>>>>
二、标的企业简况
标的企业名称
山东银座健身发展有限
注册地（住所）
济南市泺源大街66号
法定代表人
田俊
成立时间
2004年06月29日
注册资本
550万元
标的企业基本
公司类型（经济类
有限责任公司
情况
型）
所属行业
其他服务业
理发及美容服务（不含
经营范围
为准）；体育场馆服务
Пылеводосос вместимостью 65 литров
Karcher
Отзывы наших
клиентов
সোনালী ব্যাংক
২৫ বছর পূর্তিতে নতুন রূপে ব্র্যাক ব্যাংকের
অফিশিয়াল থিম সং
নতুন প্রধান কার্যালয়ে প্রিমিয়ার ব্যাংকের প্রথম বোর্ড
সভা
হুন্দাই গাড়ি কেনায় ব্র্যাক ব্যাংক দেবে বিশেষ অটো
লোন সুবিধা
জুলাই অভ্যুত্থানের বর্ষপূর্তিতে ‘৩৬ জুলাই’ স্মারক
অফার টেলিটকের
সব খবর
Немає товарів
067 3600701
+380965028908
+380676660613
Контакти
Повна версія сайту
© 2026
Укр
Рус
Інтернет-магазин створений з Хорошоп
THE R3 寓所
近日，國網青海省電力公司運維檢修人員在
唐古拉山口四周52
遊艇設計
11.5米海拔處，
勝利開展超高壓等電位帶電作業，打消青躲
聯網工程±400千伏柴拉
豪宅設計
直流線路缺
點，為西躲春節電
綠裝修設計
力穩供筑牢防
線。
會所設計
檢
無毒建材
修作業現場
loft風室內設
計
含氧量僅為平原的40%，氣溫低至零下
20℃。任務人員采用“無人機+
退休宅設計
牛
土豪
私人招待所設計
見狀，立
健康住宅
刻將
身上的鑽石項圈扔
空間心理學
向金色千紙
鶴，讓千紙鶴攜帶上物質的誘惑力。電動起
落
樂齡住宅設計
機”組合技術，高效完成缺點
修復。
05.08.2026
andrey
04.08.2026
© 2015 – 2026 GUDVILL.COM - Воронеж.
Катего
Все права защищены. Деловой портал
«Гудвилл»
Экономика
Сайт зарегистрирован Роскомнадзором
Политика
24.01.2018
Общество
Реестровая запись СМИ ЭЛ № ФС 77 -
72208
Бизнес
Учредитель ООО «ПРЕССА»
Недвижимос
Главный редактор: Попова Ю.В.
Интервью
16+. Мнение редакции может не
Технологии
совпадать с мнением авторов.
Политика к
<<<<
• _Task prompt_
Retype the entries in full. Keep every line identical.

• _Answer space_
二、标的企业简况
标的企业名称
山东银座健身发展有限
注册地（住所）
济南市泺源大街66号
法定代表人
田俊
成立时间
2004年06月29日
注册资本
550万元
标的企业基本
公司类型（经济类
有限责任公司
情况
型）
所属行业
其他服务业
理发及美容服务（不含
经营范围
为准）；体育场馆服务
Пылеводосос вместимостью 65 литров
Karcher
Отзывы наших
клиентов
সোনালী ব্যাংক
২৫ বছর পূর্তিতে নতুন রূপে ব্র্যাক ব্যাংকের
অফিশিয়াল থিম সং
নতুন প্রধান কার্যালয়ে প্রিমিয়ার ব্যাংকের প্রথম বোর্ড
সভা
হুন্দাই গাড়ি কেনায় ব্র্যাক ব্যাংক দেবে বিশেষ অটো
লোন সুবিধা
জুলাই অভ্যুত্থানের বর্ষপূর্তিতে ‘৩৬ জুলাই’ স্মারক
অফার টেলিটকের
সব খবর
Немає товарів
067 3600701
+380965028908
+380676660613
Контакти
Повна версія сайту
© 2026
Укр
Рус
Інтернет-магазин створений з Хорошоп
THE R3 寓所
近日，國網青海省電力公司運維檢修人員在
唐古拉山口四周52
遊艇設計
11.5米海拔處，
勝利開展超高壓等電位帶電作業，打消青躲
聯網工程±400千伏柴拉
豪宅設計
直流線路缺
點，為西躲春節電
綠裝修設計
力穩供筑牢防
線。
會所設計
檢
無毒建材
修作業現場
loft風室內設
計
含氧量僅為平原的40%，氣溫低至零下
20℃。任務人員采用“無人機+
退休宅設計
牛
土豪
私人招待所設計
見狀，立
健康住宅
刻將
身上的鑽石項圈扔
空間心理學
向金色千紙
鶴，讓千紙鶴攜帶上物質的誘惑力。電動起
落
樂齡住宅設計
機”組合技術，高效完成缺點
修復。
05.08.2026
andrey
04.08.2026
© 2015 – 2026 GUDVILL.COM - Воронеж.
Катего
Все права защищены. Деловой портал
«Гудвилл»
Экономика
Сайт зарегистрирован Роскомнадзором
Политика
24.01.2018
Общество
Реестровая запись СМИ ЭЛ № ФС 77 -
72208
Бизнес
Учредитель ООО «ПРЕССА»
Недвижимос
Главный редактор: Попова Ю.В.
Интервью
16+. Мнение редакции может не
Технологии
совпадать с мнением авторов.
Политика к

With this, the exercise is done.